--- MATERIAL FOR THE TASK Enclosed Below ---
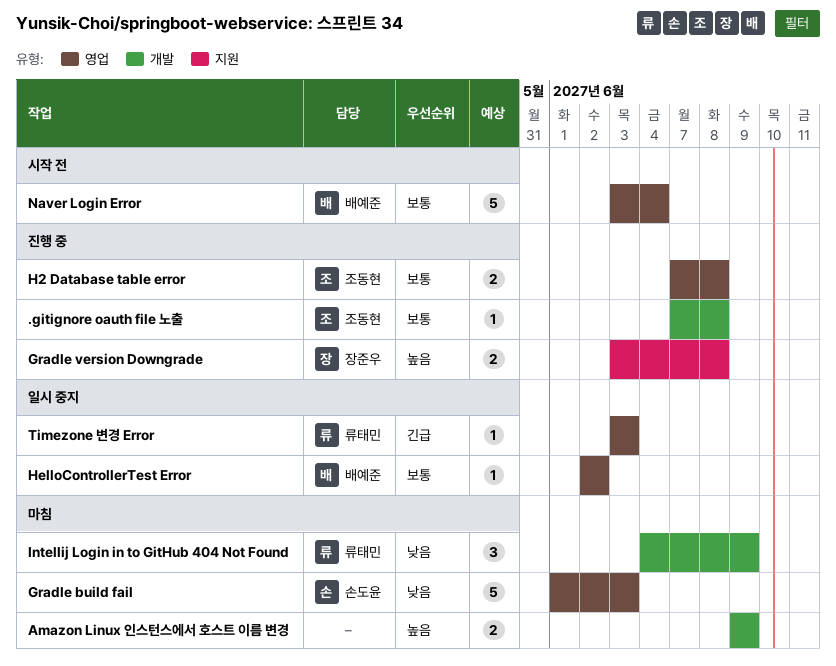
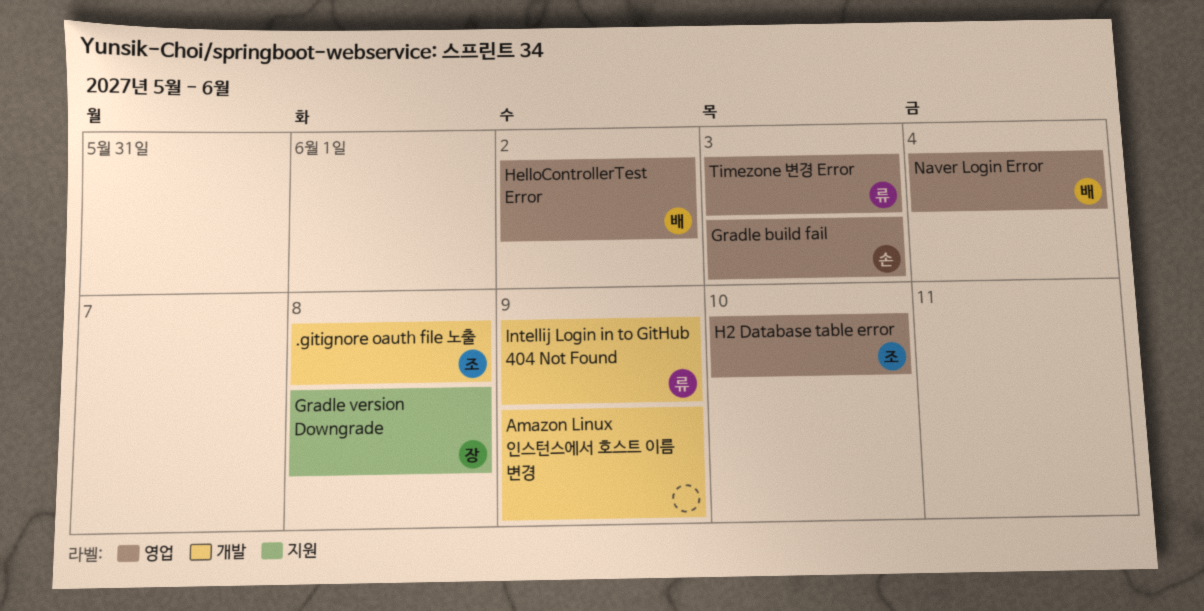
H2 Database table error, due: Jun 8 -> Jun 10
--- End of Enclosed MATERIAL FOR THE TASK ---
--- MATERIAL FOR THE TASK Enclosed Below ---
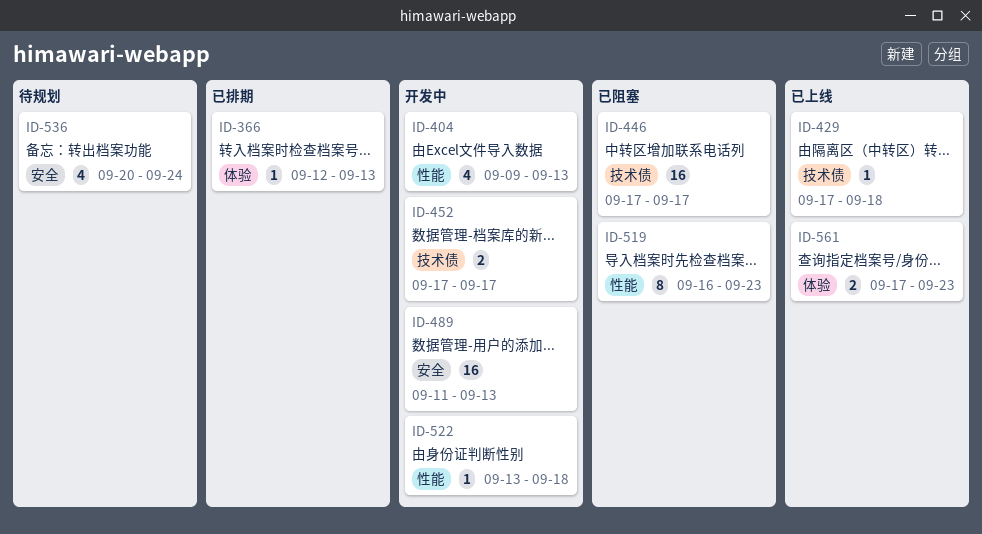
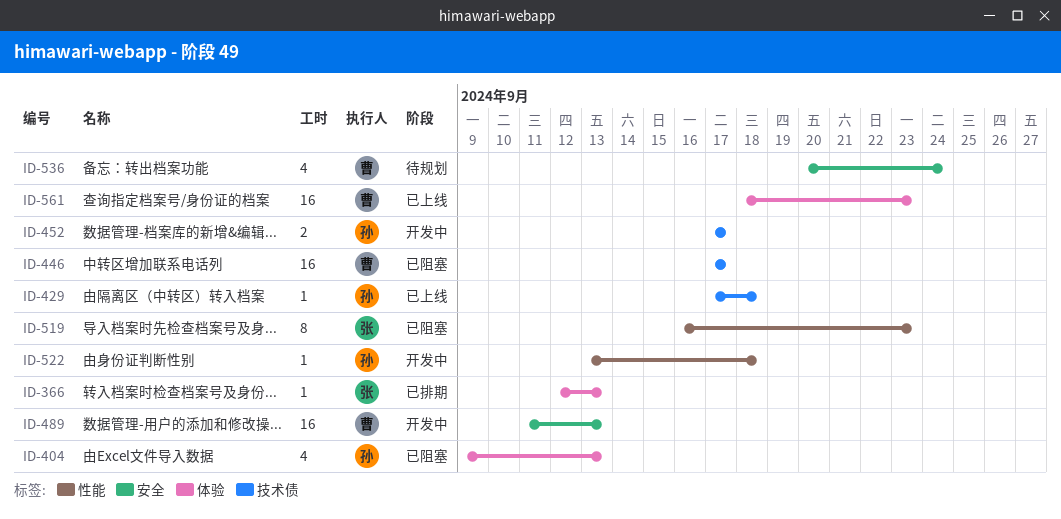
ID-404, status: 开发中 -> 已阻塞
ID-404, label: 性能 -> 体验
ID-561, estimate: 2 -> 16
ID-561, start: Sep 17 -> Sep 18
--- End of Enclosed MATERIAL FOR THE TASK ---
> _INSTRUCTIONS FOR THE TASK_
Scan the entries above for the line containing "ID-404, status: 开发中 -> 已阻塞", and copy it and all lines after it exactly, down to and including the line containing "ID-561, start: Sep 17 -> Sep 18".

> _FINAL ANSWER_
ID-404, status: 开发中 -> 已阻塞
ID-404, label: 性能 -> 体验
ID-561, estimate: 2 -> 16
ID-561, start: Sep 17 -> Sep 18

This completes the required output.